__PROBLEM DETAILS__. Which people are named in the forum post on index and table compression below?

__STUDY TEXT__.
Re: Index compression vs. table compression

From: Mark Bole <makbo_at_pacbell.net>
Date: Wed, 29 Dec 2004 01:46:25 GMT
Message-ID: <R%nAd.4309$yV1.4010@newssvr14.news.prodigy.com>

Howard J. Rogers wrote:

> Rick Denoire wrote:
>

>> Hello
>>
>> I run Oracle 9.2.0.5 on a RedHat AS 2.1 box with 8 Xeon CPUs.
>> There is a clear mismatch between the overwhelming computer power and
>> the poor disks attached. I am contemplating to setup a tablespace with
>> compression and a blocksize of 16K (queries are of Data Warehouse
>> type), and the corresponding 16k db cache (there is enough RAM), in
>> order to take better advantage of this situation (the standard
>> blocksize is 8K).

>
>
> Unless you twiddled things when you were creating your file systems,
> then that's wrong: it should be 4K (assuming you're using bog-standard
> ext2, for example). You'll have I/O problems as a result of having an
> Oracle block size that's bigger than your file system buffer size.
> Adopting 16K blocks is going to make matters worse. And bear in mind
> that there is no recycle or keep caches for your 16K buffer cache...
> meaning physical I/O is likely to be higher than it would have been if
> you'd just left things alone.
>
> Remember always that Oracle invented multiple block size support in 9i
> for one reason, and one reason only: to make transportable tablespaces
> work properly between databases with different db_block_sizes. Certain
> well-known authors claiming 'bung everything into 32K blocks' has just
> muddied the waters... but don't be taken in.
>
> (Incidentally, there are articles concerning block sizes at
> www.dizwell.com).
>

>> That is quite simple to do. A simple "alter table xxx move compress
>> tablespace DWH_16C" should do it.

>
>
> But not necessarily particularly well. Table compression works because
> rows with duplicate data co-reside in the same block. Therefore, if you
> have a random ordering of data in the table, simply switching on
> compression in the way you describe is unlikely to achieve anything very
> much. If you're going to do this, take the opportunity to physically
> order your table rows such that low-cardinality (and hence
> high-duplicating) columns are sorted together. And try not to use ASSM
> when you do this, otherwise it won't work (because ASSM scatters the
> rows regardless of your ordering request)!

__RECORDED INFORMATION__.
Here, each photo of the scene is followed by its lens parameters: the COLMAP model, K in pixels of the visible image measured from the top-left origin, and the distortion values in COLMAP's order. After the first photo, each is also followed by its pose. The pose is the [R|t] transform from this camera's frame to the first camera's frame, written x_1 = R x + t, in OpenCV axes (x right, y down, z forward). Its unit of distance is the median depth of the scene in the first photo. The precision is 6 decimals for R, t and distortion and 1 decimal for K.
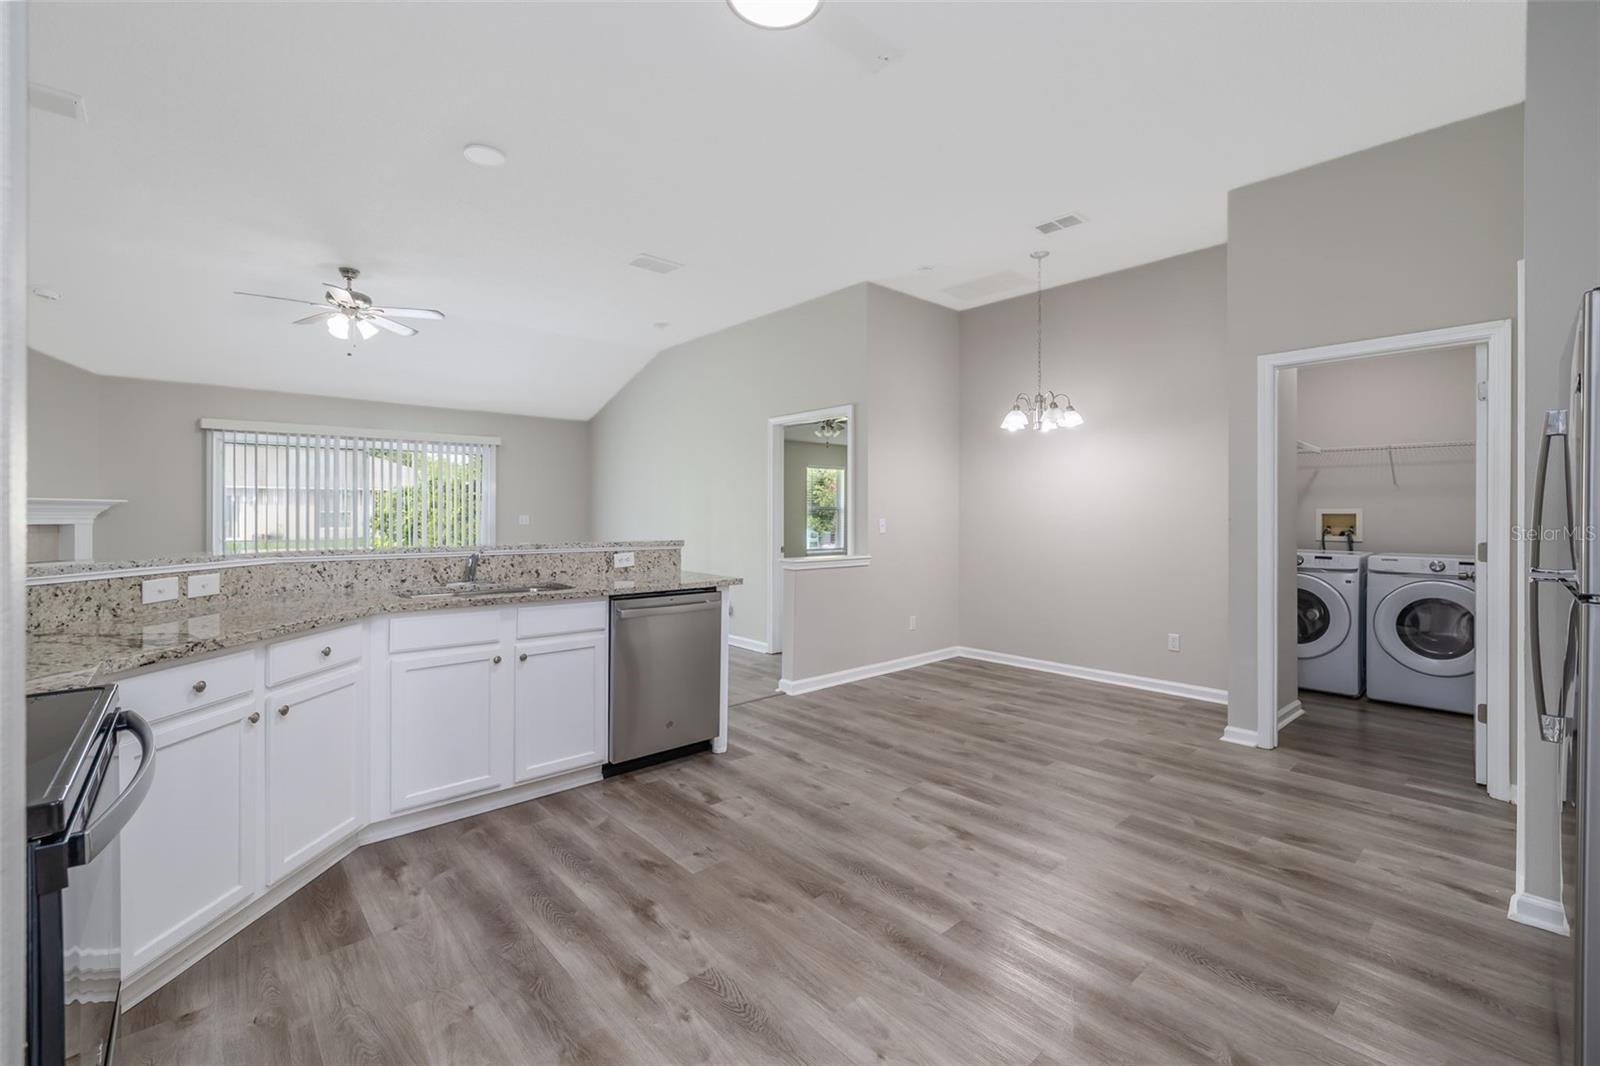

__OUTPUT OF THE TASK__. Mark Bole, Howard J. Rogers, Rick Denoire